** REQUIRED WORK **
Output verbatim the lines of the listing below between the line containing "genus: Mauremys" and the line containing "genus: Neolimnia", inclusive.

═════ DATA LINES ═════

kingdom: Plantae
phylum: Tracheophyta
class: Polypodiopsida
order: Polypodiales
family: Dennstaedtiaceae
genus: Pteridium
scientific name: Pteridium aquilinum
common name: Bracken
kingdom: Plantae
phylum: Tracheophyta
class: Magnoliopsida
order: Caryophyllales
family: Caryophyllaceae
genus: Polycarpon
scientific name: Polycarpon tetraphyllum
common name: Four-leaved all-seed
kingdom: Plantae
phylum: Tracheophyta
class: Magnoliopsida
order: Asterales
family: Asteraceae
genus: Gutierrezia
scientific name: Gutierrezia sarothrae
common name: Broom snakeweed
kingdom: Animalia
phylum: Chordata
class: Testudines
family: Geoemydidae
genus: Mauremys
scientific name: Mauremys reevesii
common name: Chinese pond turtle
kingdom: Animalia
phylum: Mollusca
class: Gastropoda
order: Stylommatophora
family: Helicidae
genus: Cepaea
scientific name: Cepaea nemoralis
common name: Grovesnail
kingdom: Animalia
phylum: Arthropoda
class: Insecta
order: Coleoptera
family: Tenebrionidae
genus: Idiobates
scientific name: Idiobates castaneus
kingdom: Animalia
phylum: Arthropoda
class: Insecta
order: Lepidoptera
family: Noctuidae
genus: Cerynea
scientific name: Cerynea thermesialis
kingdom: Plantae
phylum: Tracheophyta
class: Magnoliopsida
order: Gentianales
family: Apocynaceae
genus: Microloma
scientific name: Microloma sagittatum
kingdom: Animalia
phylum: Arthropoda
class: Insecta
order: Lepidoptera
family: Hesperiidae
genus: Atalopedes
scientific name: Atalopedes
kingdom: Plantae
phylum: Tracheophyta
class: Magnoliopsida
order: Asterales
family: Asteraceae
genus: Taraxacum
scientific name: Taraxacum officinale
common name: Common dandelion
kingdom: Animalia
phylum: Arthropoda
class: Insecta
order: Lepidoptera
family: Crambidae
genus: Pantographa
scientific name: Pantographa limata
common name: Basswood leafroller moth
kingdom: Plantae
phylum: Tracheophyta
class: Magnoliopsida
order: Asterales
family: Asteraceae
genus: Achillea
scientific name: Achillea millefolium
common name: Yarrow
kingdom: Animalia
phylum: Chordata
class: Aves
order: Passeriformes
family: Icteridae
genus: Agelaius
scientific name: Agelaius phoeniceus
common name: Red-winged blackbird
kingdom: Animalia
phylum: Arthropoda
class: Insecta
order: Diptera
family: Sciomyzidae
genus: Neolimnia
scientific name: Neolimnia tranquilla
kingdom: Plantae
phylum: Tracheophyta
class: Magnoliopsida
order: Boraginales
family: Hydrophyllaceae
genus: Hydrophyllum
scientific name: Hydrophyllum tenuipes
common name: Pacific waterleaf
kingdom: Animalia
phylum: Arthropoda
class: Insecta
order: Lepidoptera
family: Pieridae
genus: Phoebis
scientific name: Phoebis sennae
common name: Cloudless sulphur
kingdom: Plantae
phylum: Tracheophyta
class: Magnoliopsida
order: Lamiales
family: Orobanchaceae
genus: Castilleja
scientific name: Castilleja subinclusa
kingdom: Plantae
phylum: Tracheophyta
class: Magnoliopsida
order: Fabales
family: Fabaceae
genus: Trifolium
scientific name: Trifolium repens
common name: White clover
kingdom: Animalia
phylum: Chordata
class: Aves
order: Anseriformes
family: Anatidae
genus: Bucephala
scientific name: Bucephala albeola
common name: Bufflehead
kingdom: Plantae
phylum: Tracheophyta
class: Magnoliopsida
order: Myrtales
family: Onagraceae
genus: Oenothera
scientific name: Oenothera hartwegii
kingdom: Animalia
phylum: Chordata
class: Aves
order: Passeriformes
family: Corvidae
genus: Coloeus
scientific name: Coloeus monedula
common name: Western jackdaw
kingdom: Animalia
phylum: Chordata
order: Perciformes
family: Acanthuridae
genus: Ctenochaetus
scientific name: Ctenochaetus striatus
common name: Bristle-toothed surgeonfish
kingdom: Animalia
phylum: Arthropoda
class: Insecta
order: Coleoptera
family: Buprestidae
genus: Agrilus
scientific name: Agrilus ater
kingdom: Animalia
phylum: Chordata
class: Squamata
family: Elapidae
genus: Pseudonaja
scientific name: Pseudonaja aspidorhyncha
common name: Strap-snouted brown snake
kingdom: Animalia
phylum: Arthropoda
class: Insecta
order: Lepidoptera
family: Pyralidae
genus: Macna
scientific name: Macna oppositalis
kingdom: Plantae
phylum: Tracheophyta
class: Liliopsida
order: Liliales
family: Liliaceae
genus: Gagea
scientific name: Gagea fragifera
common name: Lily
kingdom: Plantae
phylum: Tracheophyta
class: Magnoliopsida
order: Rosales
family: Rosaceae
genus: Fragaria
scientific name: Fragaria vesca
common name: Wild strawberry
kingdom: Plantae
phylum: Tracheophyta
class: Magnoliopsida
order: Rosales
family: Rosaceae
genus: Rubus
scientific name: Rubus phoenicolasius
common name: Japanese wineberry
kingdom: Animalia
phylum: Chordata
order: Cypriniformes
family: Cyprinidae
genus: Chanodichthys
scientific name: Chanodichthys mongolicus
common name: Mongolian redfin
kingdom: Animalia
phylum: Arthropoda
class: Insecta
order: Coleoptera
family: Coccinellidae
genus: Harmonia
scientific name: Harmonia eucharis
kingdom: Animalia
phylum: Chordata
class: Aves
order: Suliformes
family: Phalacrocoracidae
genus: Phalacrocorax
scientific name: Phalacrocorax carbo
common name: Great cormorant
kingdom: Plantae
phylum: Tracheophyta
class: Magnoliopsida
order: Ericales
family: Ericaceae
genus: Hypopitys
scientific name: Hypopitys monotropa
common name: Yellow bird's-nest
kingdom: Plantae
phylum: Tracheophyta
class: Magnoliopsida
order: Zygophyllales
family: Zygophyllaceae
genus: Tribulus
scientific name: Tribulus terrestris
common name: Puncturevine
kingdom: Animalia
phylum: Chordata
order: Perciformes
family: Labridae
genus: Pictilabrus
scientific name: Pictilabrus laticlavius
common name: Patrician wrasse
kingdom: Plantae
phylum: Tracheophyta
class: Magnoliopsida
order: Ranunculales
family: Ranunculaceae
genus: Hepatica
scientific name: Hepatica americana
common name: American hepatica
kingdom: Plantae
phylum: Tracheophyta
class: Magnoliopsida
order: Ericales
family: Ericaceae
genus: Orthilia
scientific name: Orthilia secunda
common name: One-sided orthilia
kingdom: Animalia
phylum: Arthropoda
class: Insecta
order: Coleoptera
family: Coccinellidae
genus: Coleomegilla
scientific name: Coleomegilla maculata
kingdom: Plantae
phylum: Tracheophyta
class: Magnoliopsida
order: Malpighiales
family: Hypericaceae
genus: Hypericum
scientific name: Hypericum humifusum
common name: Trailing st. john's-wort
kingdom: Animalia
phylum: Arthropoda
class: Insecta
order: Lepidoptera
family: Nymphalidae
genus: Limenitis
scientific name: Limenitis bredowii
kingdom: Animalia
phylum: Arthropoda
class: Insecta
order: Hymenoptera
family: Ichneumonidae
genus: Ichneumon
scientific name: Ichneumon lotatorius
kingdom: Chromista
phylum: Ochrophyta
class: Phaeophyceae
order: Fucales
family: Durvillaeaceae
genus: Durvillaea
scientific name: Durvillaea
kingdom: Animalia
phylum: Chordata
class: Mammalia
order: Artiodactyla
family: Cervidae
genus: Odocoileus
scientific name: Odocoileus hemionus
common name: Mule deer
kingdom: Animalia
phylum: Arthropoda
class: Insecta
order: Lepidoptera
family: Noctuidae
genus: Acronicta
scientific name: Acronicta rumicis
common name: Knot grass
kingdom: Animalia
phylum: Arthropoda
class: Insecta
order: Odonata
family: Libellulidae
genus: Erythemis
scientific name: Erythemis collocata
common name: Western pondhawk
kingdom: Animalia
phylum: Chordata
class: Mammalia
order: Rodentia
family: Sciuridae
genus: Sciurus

═════

** FULL SOLUTION **
genus: Mauremys
scientific name: Mauremys reevesii
common name: Chinese pond turtle
kingdom: Animalia
phylum: Mollusca
class: Gastropoda
order: Stylommatophora
family: Helicidae
genus: Cepaea
scientific name: Cepaea nemoralis
common name: Grovesnail
kingdom: Animalia
phylum: Arthropoda
class: Insecta
order: Coleoptera
family: Tenebrionidae
genus: Idiobates
scientific name: Idiobates castaneus
kingdom: Animalia
phylum: Arthropoda
class: Insecta
order: Lepidoptera
family: Noctuidae
genus: Cerynea
scientific name: Cerynea thermesialis
kingdom: Plantae
phylum: Tracheophyta
class: Magnoliopsida
order: Gentianales
family: Apocynaceae
genus: Microloma
scientific name: Microloma sagittatum
kingdom: Animalia
phylum: Arthropoda
class: Insecta
order: Lepidoptera
family: Hesperiidae
genus: Atalopedes
scientific name: Atalopedes
kingdom: Plantae
phylum: Tracheophyta
class: Magnoliopsida
order: Asterales
family: Asteraceae
genus: Taraxacum
scientific name: Taraxacum officinale
common name: Common dandelion
kingdom: Animalia
phylum: Arthropoda
class: Insecta
order: Lepidoptera
family: Crambidae
genus: Pantographa
scientific name: Pantographa limata
common name: Basswood leafroller moth
kingdom: Plantae
phylum: Tracheophyta
class: Magnoliopsida
order: Asterales
family: Asteraceae
genus: Achillea
scientific name: Achillea millefolium
common name: Yarrow
kingdom: Animalia
phylum: Chordata
class: Aves
order: Passeriformes
family: Icteridae
genus: Agelaius
scientific name: Agelaius phoeniceus
common name: Red-winged blackbird
kingdom: Animalia
phylum: Arthropoda
class: Insecta
order: Diptera
family: Sciomyzidae
genus: Neolimnia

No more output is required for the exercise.